Volkswagen
A Volkswagen logo in the colors of the German flag brightens the front grille of a car in Berlin Dec. 17, 2015. Getty Images/Sean Gallup

A U.S. law firm’s office in Germany is seeking to meet the management of Volkswagen by the end of March to begin negotiation of a settlement for German and European consumers affected by the automaker’s emissions scandal, the Wall Street Journal reported. Washington-based Hausfeld LLP reportedly sent a letter dated March 15 to Volkswagen CEO Matthias Müller and Supervisory Board Chairman Hans Dieter Pötsch.

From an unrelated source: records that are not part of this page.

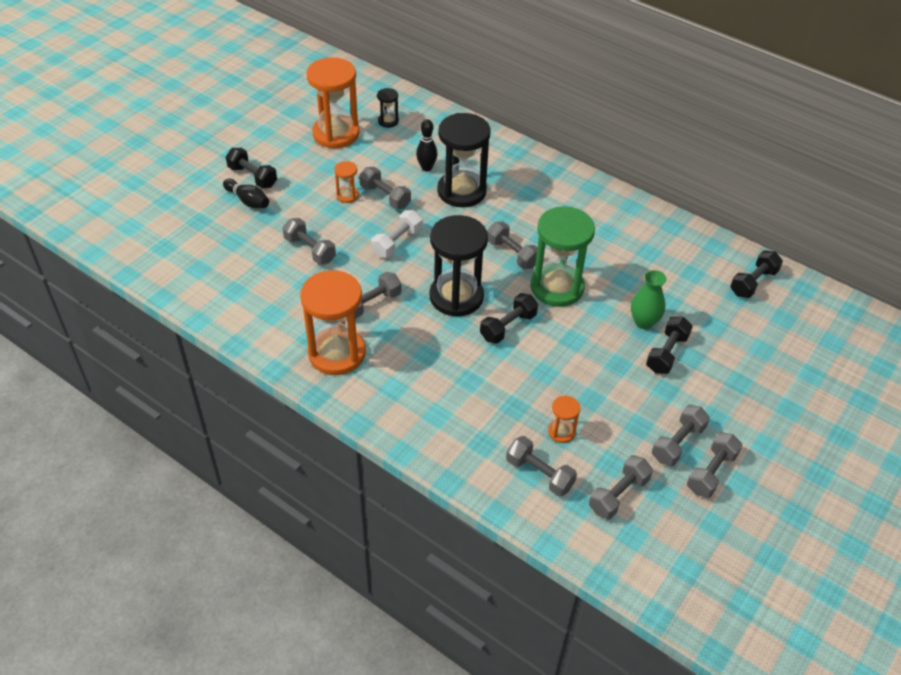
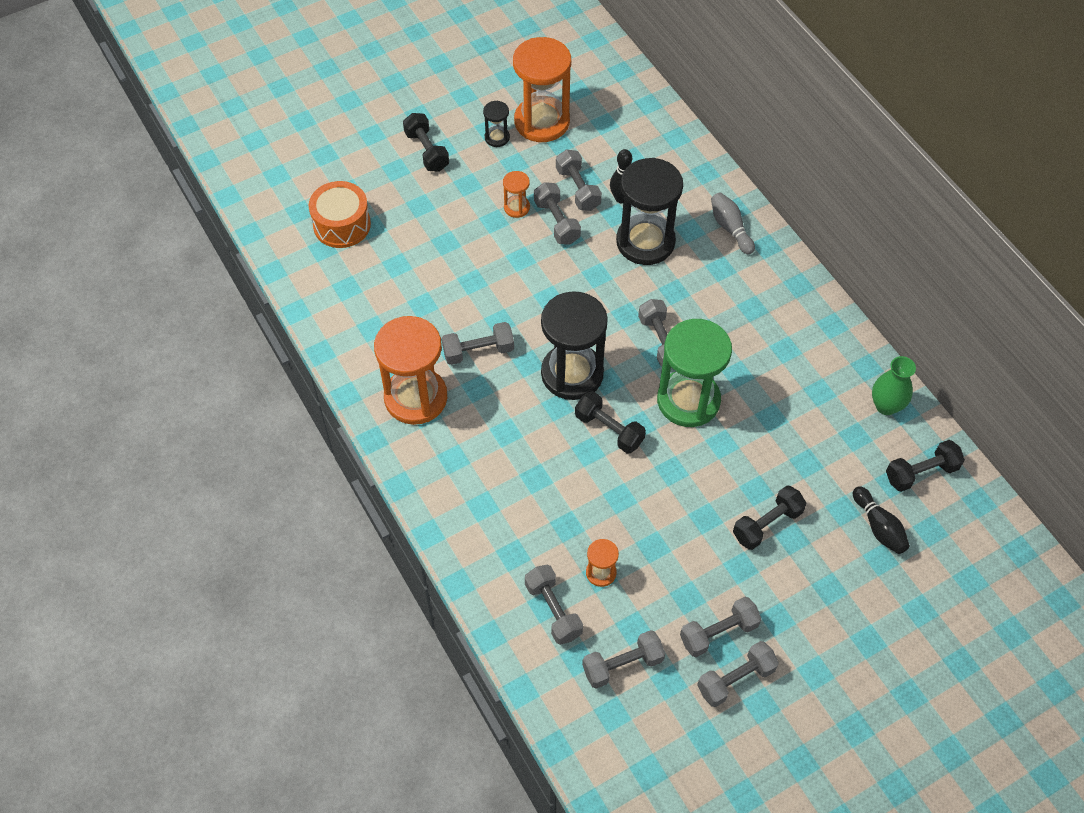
camera: 25 degrees right, 10 degrees up
black bowling pin [223,179,269,208] -> black bowling pin moved to [853,486,910,554]
grey dumbbell [282,218,336,264] -> grey dumbbell moved to [556,150,602,211]
white dumbbell [371,210,422,258] -> none
black hourglass [377,88,399,128] -> black hourglass moved to [483,101,510,147]
black dumbbell [480,293,538,344] -> black dumbbell turned 60 degrees clockwise [575,391,646,453]
green vase [631,270,667,329] -> green vase moved to [872,356,916,415]
none -> orange drum [308,181,371,248]
none -> grey bowling pin [711,192,755,254]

Chairman Michael Hausfeld and his firm’s German partner, Christopher Rother, reportedly requested the meeting “to begin a process” of dialogue with Volkswagen as regulators probe the company’s scandal that came to light in September after scientists at a University of West Virginia laboratory tested several of the company’s diesel vehicles and found that their carbon emissions were as much as 40 times the legal limit in the U.S.

The request to negotiate a settlement in such civil damages cases is initiated as the last resort before a lawsuit is filed, the Journal reported. Volkswagen currently faces around 70 individual civil suits in Germany from investors seeking damages after the company admitted that it was able to cheat on emissions tests by employing the defeat device that indicated the vehicles’ emissions as far lower than they actually were.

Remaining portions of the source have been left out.